● What the exercise asks: Reproduce every line of the material below word for word, but omit the pictures.

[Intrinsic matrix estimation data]

··········

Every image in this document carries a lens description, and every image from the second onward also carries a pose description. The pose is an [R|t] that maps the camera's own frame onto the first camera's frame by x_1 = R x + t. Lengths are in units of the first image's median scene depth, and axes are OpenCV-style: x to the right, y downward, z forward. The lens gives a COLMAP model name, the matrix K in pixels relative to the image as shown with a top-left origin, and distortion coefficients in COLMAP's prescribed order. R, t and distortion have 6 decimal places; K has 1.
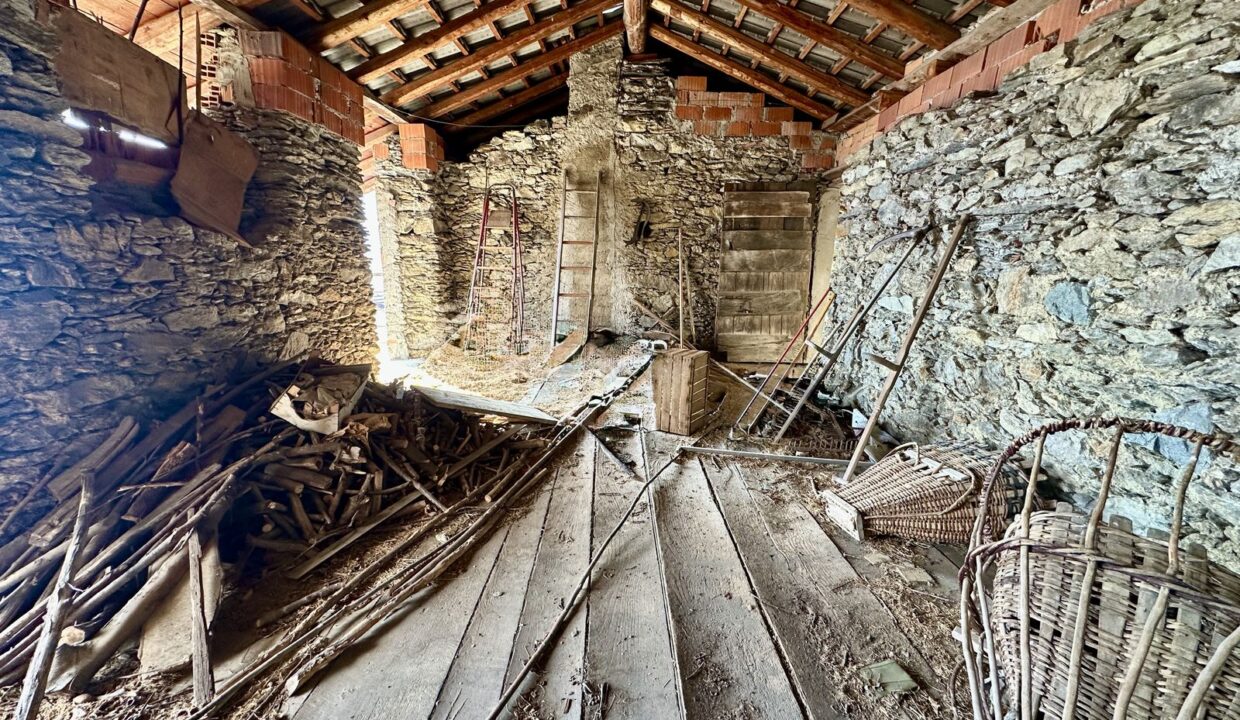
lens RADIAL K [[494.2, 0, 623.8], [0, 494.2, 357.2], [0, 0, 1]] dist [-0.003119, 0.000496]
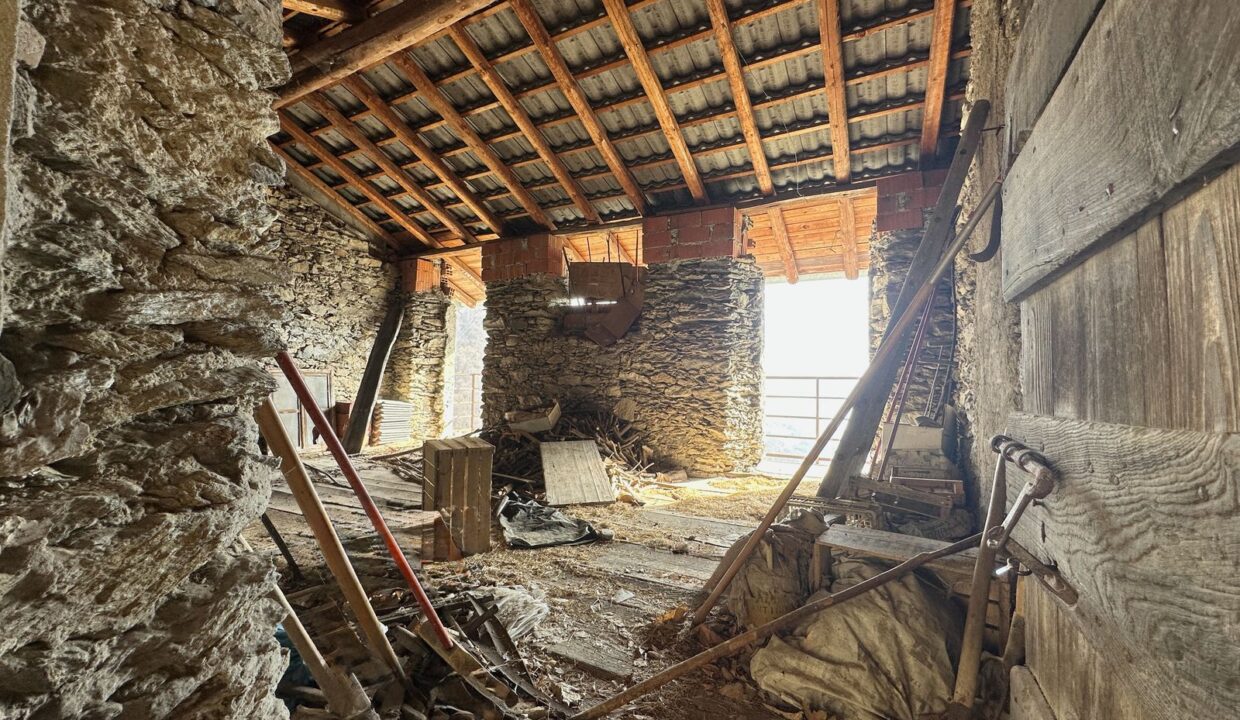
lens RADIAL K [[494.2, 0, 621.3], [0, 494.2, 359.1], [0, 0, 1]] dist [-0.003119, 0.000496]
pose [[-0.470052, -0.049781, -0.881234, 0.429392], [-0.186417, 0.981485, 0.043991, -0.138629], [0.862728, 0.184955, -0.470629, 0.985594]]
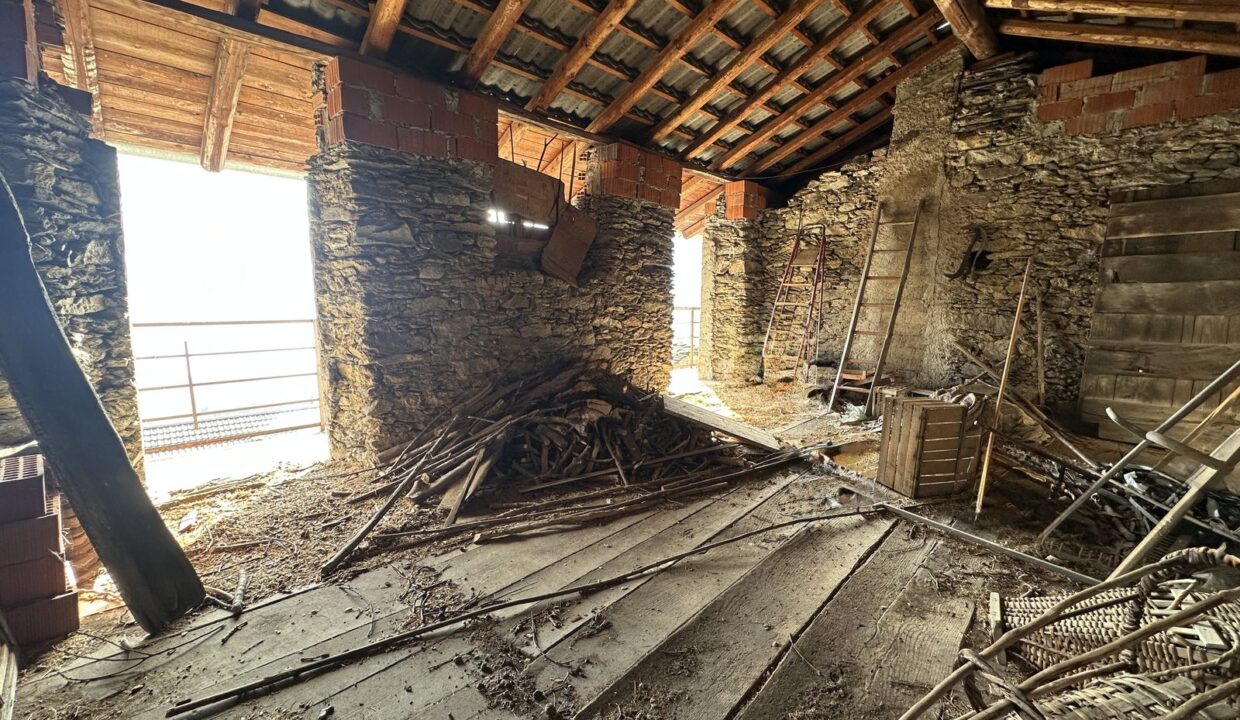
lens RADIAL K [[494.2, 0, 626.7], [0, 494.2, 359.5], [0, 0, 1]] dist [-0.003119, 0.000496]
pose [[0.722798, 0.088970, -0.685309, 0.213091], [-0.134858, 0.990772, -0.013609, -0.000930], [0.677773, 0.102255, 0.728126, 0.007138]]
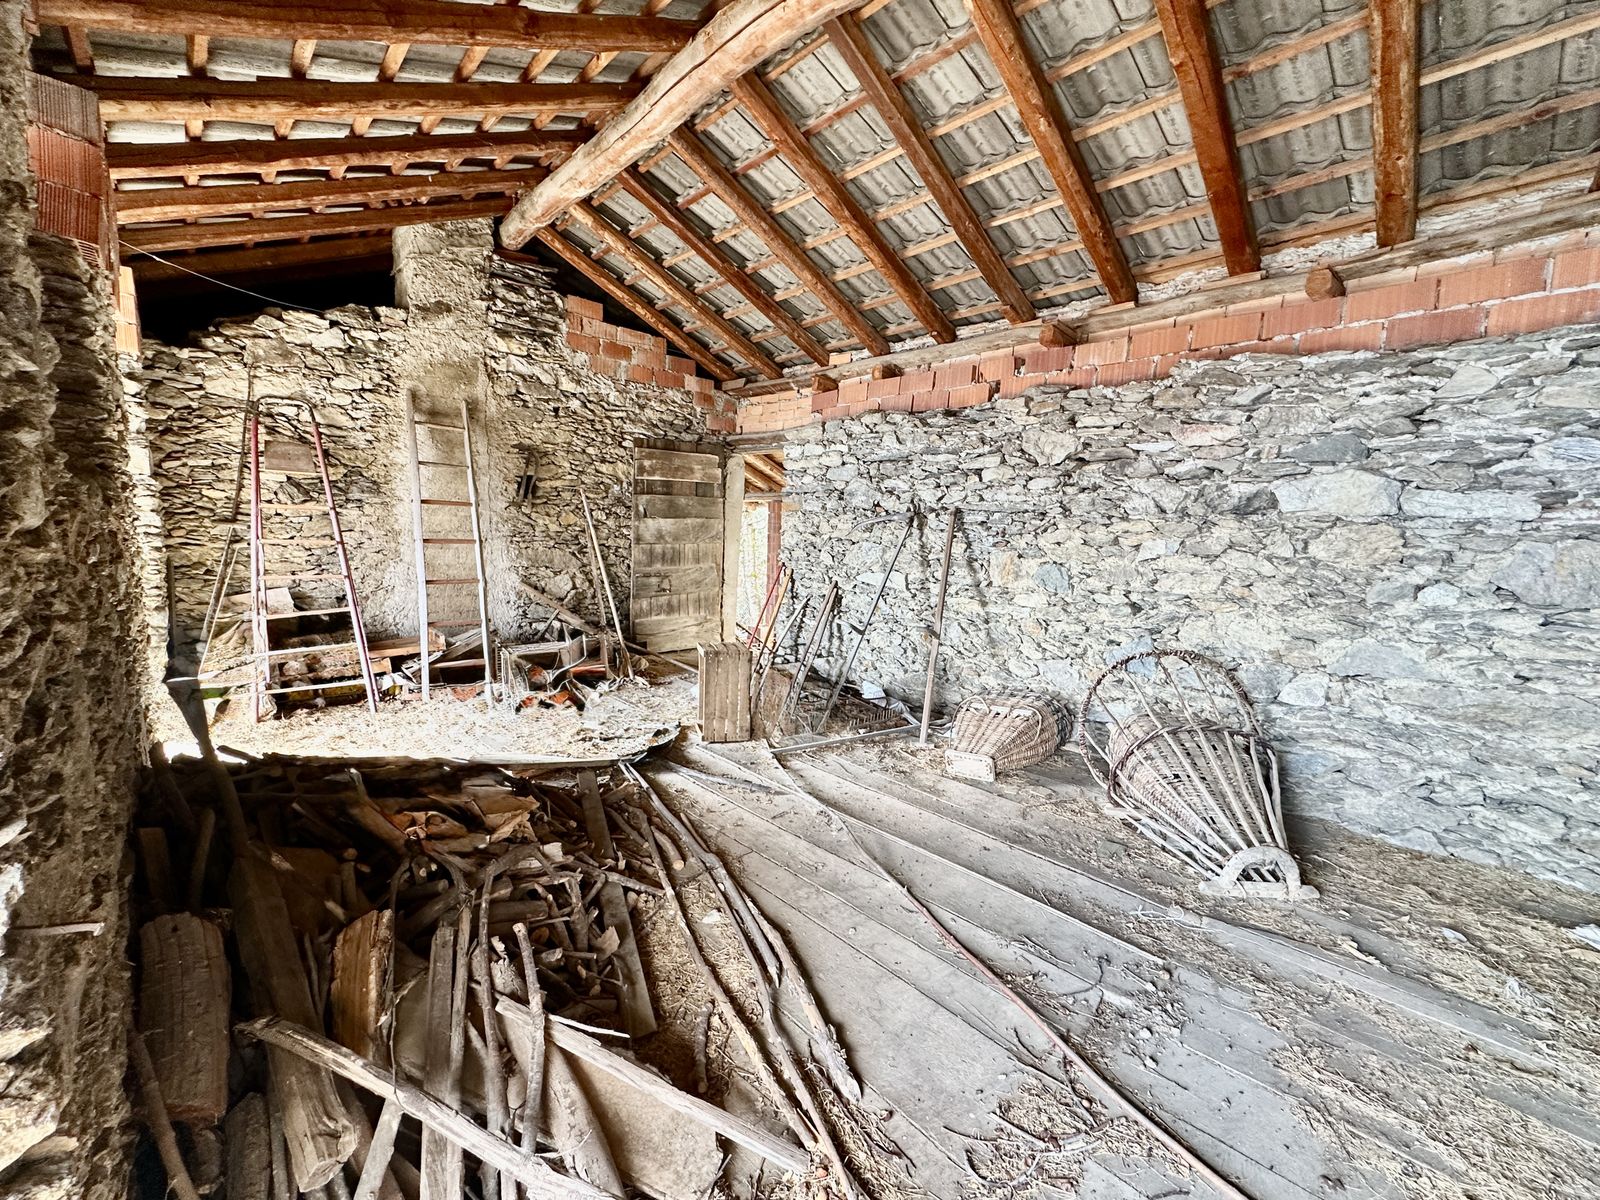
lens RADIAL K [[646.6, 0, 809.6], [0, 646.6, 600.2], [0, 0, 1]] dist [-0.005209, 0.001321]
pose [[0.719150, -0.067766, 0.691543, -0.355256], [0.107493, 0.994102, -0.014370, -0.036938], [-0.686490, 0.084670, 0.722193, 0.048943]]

··········

● Answer to the problem:
Every image in this document carries a lens description, and every image from the second onward also carries a pose description. The pose is an [R|t] that maps the camera's own frame onto the first camera's frame by x_1 = R x + t. Lengths are in units of the first image's median scene depth, and axes are OpenCV-style: x to the right, y downward, z forward. The lens gives a COLMAP model name, the matrix K in pixels relative to the image as shown with a top-left origin, and distortion coefficients in COLMAP's prescribed order. R, t and distortion have 6 decimal places; K has 1.
lens RADIAL K [[494.2, 0, 623.8], [0, 494.2, 357.2], [0, 0, 1]] dist [-0.003119, 0.000496]
lens RADIAL K [[494.2, 0, 621.3], [0, 494.2, 359.1], [0, 0, 1]] dist [-0.003119, 0.000496]
pose [[-0.470052, -0.049781, -0.881234, 0.429392], [-0.186417, 0.981485, 0.043991, -0.138629], [0.862728, 0.184955, -0.470629, 0.985594]]
lens RADIAL K [[494.2, 0, 626.7], [0, 494.2, 359.5], [0, 0, 1]] dist [-0.003119, 0.000496]
pose [[0.722798, 0.088970, -0.685309, 0.213091], [-0.134858, 0.990772, -0.013609, -0.000930], [0.677773, 0.102255, 0.728126, 0.007138]]
lens RADIAL K [[646.6, 0, 809.6], [0, 646.6, 600.2], [0, 0, 1]] dist [-0.005209, 0.001321]
pose [[0.719150, -0.067766, 0.691543, -0.355256], [0.107493, 0.994102, -0.014370, -0.036938], [-0.686490, 0.084670, 0.722193, 0.048943]]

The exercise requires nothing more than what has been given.